Internet opens access to contraceptive methods
Add contraception to the virtual shopping cart as Internet companies offer birth control methods for sale on the World Wide Web.
These companies give American women access to products that are not available on the U.S. market. Such items as levonorgestrel IUDs, contraceptive sponges, and electronic fertility monitors can be purchased from at least two sources on the Internet, an informal survey by Contraceptive Technology Update reveals.
While the products may not carry U.S. Food and Drug Administration (FDA) approval, the companies are within legal rights to sell women contraceptives under personal importation laws, contends Franklin Hilliard, owner of Babytech, a Kelowna, British Columbia-based firm.
FDA permits small amounts
For many years, the FDA has permitted individuals to bring into the country small quantities of drugs sold abroad but not U.S.-approved, providing that the drugs do not pose unreasonable or significant safety risks and are for personal use only. This same understanding has allowed individuals to import through the mail personal use quantities of unapproved drugs that might be helpful in treating their conditions.

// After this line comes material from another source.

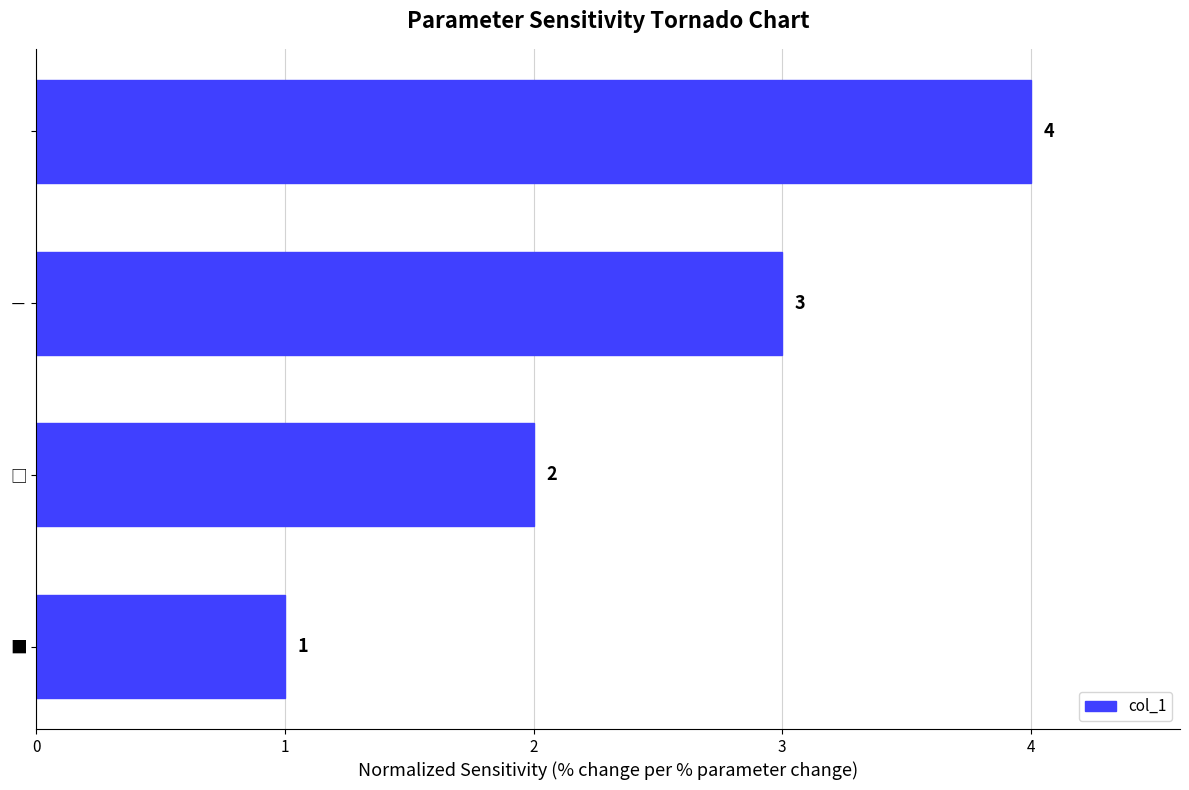

What is the difference between the maximum and minimum values?

3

Hilliard, a Web editor, began his company a year ago. Although he is not a health care provider, he says his company philosophy is that "women everywhere should have access to the latest advances in birth control and family planning technology."
Custer Tang, RPh, sees the Internet access through his Calgary, Alberta-based company, Global Drugs, as a natural extension of the mail order business he runs along with his licensed pharmacy. "We always like to help customers the best we can," he says. "We don't just want to sell them a product."
'Sponge-worthy' source
Most of the Internet orders from American women have been for the Protectaid contraceptive sponge, Hilliard and Tang report. Manufac tured by Axcan Pharma in Montreal, Canada, the sponge debuted on the Canadian market in February 1996. A polyurethane foam sponge, it contains low concentrations of three spermicides to provide contraceptive protection. Protectaid is sold as an over-the-counter product in Canada. Both Babytech and Global Drugs buy their sponges from a drug supply company, and not from the manufacturer.
American women have been looking for a nonhormonal method similar to the Today sponge ever since the product was removed from U.S. market shelves in 1995. (Whitehall-Robins Healthcare of New York City decided to pull the product on its own accord due to substandard manufacturing practices. See CTU, March 1995, pp. 43-44, for more information.)
"When the Today sponge came off the market in the United States, this left some 20 million American women who had been used to using the sponge high and dry," says Hilliard. "It was the famous Seinfeld episode [where a shortage of sponges prompts Elaine to determine whether a boyfriend is 'sponge-worthy']."
While almost all of Babytech's shipments of sponges have crossed into the United States with no problems, about 1% have been detained, reports Hilliard. The detainment has come when import officers question whether the sponges can be considered drugs, which pass under the personal importation regulations, or devices, which cannot, he notes. Tang says his company has had no problem in shipping any product, including condoms, sponges, gels, IUDs, and diaphragms.
"These esoteric matters don't really matter to the customers," Hilliard observes. "The customers are anxious to get them, we're happy to supply them, and that's basically been the basis of the business."
Babytech also offers the levonorgestrel IUD. Manufactured by the Finnish company Leiras Oy, now part of Berlin, Germany-based Schering AG, it is marketed in several European countries under the tradename Mirena. (For more information about the levonorgestrel IUD, see CTU, January 1997, pp. 4-6.)
"Our policy is that we require the purchaser to either be a gynecologist or a doctor, or to have a letter or some indication from their doctor, or to give us the doctor's address that we can ship it to, since this is something that can't be inserted by an individual," Hilliard says. "It has to be inserted by a medical practitioner. Our view is that the prospective customer needs to have discussed it with their doctor."
Legalities involved
What are the legal liabilities for the provider who performs an IUD insertion of a non-FDA-approved device? Legal liabilities are there just as they are for sanctioned products, points out Janet Benshoof, JD, president of the Center for Reproductive Law and Policy in New York City.
Whether or not the Internet would give long arm jurisdiction to the manufacturer remains to be seen, Benshoof says. Because the product is not manufactured or marketed in the United States, the manufacturer may have some defense, she observes. In addition, the Internet companies do not buy their products directly from the manufacturer, which may add a further level of defense.
"I think the manufacturer would have some kind of defense that it did not market it here, whereas the provider wouldn't have that defense," she says.